Он промокнул столешницу какой-то тряпкой, растер полпалочки туши, взял кисточку, когда я вспоминаю бесчисленные тяготы и лишения, выпавшие на мою долю, опять отложил кисточку, задумался. Ему было двенадцать лет, когда дядя пристроил его в пажи к богатой родственнице, но родственница сбежала от чумы на север, его с собою не взяла, бросила в лиссабоне. Он пристал к какому-то идальго, едущему в сетубал, а там нанялся на корабль.
Дон Бартоломеу густо замазал выпавшие на мою долю, написал, преследовавшие меня всю мою жизнь, перечитал. Ему едва исполнилось четырнадцать, когда его взяли в плен, турки или мавры, он толком и не понимал, повезло, не убили, а может, не повезло, выкупил его греквероотступник, мерзкий был человечишка, грубый, жадный, за полгода у него Бартоломеу ни разу не поел досыта и только об одном жалел, что это не он его прирезал, а какие-то солдаты, просто так, походя, забавляясь. Все имущество забрал себе сосед в счет старого долга, а Бартоломеу продал еврею-негоцианту, абрахаму абу касису. Когда я вспоминаю бесчисленные лишения…

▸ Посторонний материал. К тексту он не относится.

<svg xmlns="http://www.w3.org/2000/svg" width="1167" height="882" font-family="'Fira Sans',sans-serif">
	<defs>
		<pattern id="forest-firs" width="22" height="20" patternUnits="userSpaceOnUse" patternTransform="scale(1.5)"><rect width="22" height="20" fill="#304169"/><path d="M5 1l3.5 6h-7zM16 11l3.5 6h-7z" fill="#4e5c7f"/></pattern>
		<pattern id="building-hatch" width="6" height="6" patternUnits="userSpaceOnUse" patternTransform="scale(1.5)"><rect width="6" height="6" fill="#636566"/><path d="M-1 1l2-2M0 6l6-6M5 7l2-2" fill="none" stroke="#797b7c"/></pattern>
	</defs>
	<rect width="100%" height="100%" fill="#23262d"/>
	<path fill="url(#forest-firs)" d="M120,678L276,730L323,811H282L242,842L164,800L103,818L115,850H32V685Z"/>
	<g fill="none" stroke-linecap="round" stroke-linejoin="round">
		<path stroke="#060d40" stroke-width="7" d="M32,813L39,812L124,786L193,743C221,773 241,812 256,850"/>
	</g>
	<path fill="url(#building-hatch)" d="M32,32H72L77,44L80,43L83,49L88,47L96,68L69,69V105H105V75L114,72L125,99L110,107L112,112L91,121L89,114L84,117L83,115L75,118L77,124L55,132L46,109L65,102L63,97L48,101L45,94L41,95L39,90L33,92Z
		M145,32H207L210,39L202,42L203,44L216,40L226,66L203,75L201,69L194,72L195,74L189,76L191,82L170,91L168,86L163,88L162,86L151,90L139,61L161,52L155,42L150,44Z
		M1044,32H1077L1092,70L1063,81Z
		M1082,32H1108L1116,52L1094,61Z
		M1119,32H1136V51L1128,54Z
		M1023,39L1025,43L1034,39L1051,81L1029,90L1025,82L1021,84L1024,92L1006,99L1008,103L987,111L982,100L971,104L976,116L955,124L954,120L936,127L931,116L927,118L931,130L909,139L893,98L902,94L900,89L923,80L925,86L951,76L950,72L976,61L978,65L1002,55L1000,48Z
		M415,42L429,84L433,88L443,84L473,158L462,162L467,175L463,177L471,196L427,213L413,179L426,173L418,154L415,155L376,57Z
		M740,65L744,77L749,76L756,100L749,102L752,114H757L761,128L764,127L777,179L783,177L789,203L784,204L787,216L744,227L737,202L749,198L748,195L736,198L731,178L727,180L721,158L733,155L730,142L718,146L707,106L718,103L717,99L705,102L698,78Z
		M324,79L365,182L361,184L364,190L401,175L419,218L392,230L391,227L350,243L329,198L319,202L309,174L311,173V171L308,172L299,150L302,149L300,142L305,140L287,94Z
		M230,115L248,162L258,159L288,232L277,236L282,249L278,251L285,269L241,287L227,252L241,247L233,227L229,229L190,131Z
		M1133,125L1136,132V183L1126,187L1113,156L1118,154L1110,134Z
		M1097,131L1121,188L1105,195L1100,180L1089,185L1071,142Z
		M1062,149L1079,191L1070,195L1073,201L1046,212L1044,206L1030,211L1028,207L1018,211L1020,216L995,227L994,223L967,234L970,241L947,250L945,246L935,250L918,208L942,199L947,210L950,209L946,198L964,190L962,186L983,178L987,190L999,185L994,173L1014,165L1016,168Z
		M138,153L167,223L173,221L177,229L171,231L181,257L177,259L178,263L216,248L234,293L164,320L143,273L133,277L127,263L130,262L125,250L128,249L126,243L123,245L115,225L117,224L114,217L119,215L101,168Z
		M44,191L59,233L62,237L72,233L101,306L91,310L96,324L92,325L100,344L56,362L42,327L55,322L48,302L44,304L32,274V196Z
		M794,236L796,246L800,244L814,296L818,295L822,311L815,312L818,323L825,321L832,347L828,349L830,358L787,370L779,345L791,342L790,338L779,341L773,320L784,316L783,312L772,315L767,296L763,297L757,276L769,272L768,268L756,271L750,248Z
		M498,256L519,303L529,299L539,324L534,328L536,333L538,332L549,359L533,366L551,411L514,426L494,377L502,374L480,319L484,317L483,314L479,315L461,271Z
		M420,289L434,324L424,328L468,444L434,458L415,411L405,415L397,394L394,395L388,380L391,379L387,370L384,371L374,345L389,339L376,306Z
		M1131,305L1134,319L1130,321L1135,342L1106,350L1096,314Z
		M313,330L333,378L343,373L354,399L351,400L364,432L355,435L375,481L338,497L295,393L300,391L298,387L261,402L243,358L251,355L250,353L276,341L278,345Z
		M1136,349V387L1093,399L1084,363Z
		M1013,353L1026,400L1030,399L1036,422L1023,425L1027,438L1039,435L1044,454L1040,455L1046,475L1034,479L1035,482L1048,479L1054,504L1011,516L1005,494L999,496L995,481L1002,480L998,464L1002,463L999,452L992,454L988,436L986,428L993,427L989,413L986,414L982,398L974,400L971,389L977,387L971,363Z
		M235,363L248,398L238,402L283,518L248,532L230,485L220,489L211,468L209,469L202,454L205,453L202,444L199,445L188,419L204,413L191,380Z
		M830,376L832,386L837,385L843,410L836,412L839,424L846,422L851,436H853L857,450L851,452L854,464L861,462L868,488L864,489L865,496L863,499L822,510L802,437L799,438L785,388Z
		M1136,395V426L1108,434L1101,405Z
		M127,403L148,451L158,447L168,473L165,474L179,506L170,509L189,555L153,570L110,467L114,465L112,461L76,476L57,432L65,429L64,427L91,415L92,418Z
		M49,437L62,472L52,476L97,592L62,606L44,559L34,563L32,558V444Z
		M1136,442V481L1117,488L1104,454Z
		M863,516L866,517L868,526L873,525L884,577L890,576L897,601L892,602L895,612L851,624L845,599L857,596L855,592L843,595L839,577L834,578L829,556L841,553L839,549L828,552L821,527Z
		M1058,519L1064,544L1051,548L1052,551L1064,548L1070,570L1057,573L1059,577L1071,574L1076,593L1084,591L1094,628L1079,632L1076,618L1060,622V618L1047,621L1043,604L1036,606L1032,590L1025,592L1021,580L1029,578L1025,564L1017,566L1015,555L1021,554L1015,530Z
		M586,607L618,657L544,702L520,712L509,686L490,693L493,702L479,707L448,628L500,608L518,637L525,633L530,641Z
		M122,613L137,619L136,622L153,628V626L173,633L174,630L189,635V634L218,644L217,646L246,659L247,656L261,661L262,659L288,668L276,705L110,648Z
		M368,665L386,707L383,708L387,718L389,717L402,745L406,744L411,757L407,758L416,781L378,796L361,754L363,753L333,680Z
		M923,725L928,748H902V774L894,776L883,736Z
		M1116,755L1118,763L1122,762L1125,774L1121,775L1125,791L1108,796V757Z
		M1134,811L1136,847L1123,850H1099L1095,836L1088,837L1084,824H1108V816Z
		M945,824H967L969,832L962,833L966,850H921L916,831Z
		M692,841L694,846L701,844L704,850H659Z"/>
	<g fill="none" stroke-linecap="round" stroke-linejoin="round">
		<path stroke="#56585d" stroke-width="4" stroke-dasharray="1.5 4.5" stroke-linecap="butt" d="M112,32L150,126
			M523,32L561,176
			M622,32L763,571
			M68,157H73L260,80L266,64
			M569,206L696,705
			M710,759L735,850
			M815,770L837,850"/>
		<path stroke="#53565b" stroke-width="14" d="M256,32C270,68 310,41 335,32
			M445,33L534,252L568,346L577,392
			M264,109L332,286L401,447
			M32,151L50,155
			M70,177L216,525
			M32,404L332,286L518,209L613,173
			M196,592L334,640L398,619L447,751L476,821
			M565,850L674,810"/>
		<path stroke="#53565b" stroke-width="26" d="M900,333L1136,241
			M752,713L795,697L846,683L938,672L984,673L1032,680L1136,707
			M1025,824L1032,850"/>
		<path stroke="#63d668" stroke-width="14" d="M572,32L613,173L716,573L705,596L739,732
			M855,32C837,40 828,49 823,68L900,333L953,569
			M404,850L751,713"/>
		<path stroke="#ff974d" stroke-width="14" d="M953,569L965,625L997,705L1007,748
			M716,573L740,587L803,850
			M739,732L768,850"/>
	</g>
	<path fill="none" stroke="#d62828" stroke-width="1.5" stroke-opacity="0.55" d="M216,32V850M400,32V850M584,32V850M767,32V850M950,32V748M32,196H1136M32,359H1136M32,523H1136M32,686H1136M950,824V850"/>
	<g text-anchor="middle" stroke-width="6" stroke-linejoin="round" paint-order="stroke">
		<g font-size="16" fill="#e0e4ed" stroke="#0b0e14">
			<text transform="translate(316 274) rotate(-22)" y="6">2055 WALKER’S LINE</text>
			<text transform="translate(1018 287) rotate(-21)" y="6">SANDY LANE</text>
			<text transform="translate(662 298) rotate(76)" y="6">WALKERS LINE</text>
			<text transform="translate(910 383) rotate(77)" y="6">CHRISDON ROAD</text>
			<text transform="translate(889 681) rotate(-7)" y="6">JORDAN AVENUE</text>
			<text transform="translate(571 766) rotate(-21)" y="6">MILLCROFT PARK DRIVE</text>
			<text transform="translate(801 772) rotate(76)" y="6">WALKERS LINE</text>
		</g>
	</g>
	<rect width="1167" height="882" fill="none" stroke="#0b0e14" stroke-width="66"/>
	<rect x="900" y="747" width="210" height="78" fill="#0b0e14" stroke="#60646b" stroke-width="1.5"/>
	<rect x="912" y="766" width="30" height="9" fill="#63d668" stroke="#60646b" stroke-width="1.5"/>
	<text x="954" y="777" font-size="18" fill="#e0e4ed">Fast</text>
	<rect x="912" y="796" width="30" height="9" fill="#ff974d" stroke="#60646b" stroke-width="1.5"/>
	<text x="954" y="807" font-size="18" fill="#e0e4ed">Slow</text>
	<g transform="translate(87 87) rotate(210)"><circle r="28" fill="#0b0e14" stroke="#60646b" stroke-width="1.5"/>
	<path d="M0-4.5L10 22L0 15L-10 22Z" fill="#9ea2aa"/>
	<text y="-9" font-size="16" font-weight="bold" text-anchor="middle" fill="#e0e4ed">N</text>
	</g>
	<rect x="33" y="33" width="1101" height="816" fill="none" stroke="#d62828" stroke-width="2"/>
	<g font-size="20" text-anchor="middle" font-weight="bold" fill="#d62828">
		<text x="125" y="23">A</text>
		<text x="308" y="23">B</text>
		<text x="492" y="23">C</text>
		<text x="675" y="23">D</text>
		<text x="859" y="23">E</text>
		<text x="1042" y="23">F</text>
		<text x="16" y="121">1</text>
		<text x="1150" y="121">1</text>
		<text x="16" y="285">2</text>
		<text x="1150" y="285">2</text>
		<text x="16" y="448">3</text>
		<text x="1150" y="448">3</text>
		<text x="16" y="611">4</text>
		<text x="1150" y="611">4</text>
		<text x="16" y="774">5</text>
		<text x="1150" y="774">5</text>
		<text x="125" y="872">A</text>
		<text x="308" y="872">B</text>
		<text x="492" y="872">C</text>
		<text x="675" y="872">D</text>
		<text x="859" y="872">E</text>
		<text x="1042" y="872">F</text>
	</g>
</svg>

В дверь поцарапались. Ну, рявнул дон Бартоломеу. Свечу принести? Пискнула из-за двери жоана, стемнело. И впрямь, стемнело, а он и не заметил. Принеси, сказал он. И горячей воды. Может, подогретого вина? Нет, ответил, воды, кипятка. По вечерам он заваривал себе траву ча, ее пили ханьцы в макао, и он начал пить, отвар был горьковатым, но приятным, и утолял жажду лучше вина.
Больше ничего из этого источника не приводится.